给个二进制版本,大家可以作为模版来使用
#include <iostream>
#include <cstdio>
#include <cstring>
#include <cstdlib>
#include <algorithm>
#include <queue>
#include <vector>
#include <stack>
#include <map>
#include <set>
#include <sstream>
#include <iomanip>
#include <cmath>
#include <bitset>
#include <assert.h>
using namespace std;
typedef long long llong;
typedef set<int>::iterator ssii;
#define Cmp(a, b) memcmp(a, b, sizeof(b))
#define Cpy(a, b) memcpy(a, b, sizeof(a))
#define Set(a, v) memset(a, v, sizeof(a))
#define debug(x) cout << #x << ": " << x << endl
#define _forS(i, l, r) for(set<int>::iterator i = (l); i != (r); i++)
#define _rep(i, l, r) for(int i = (l); i <= (r); i++)
#define _for(i, l, r) for(int i = (l); i < (r); i++)
#define _forDown(i, l, r) for(int i = (l); i >= r; i--)
#define debug_(ch, i) printf(#ch"[%d]: %d\n", i, ch[i])
#define debug_m(mp, p) printf(#mp"[%d]: %d\n", p->first, p->second)
#define debugS(str) cout << "dbg: " << str << endl;
#define debugArr(arr, x, y) _for(i, 0, x) { _for(j, 0, y) printf("%c", arr[i][j]); printf("\n"); }
#define _forPlus(i, l, d, r) for(int i = (l); i + d < (r); i++)

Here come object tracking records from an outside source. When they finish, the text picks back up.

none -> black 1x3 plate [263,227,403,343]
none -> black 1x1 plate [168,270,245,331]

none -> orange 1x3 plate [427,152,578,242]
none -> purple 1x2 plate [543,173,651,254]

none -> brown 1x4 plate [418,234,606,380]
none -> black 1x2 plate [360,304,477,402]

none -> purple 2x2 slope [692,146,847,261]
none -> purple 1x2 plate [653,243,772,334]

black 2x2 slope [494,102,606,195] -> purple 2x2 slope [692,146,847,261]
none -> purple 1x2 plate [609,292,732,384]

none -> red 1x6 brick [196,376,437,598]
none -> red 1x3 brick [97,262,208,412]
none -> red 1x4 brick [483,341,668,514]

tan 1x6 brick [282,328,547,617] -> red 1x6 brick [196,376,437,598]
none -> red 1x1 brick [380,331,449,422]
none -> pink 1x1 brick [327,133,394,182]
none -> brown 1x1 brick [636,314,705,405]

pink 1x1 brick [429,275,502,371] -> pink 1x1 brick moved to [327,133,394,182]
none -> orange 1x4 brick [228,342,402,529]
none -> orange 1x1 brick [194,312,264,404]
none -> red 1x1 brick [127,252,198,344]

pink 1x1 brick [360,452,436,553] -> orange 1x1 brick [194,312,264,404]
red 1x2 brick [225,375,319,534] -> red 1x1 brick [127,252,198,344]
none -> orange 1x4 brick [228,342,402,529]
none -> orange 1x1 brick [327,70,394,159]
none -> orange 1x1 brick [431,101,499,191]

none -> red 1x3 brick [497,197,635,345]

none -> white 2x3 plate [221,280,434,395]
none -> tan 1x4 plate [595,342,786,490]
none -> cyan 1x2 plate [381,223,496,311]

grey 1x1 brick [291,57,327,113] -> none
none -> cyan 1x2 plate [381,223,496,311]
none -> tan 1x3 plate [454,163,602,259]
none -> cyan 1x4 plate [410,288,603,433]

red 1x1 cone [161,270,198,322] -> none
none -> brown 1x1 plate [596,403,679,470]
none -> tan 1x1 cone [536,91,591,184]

#define lowbit(i) (i & (-i))
const int maxm = 100000 + 5, maxn = 1000 + 5;
int A[maxn], C[maxn];
int N2 = 1;
int N, M;
bitset<maxm> f;
void initdp() {
N2 = 1;
f &= 1;
f[0] = 1;
}
int dp() {
_rep(i, 1, N) {
for(int p = 1; p <= C[i]; p <<= 1) {
//
f |= (f << (p * A[i]));
C[i] -= p;
}
if(C[i]) f |= (f << (C[i] * A[i]));
}
int ans = 0;
_rep(i, 1, M) if(f[i]) ans += f[i];
return ans;
}
int main() {
freopen("input.txt", "r", stdin);
while (scanf("%d%d", &N, &M) == 2 && N) {
_rep(i, 1, N) scanf("%d", &A[i]);
_rep(i, 1, N) scanf("%d", &C[i]);
// then dp
initdp();
cout << dp() << endl;
}
}
请问,f直接左移不会超出设定的位数吗?
f是stl中的bitset
是啊,如果是int,long long这些要考虑超出范围的问题,
如果有一个100位的bitsit,第90位是1,那将它左移50位这个1就超出100位了,这样是直接把超出的忽略掉吗?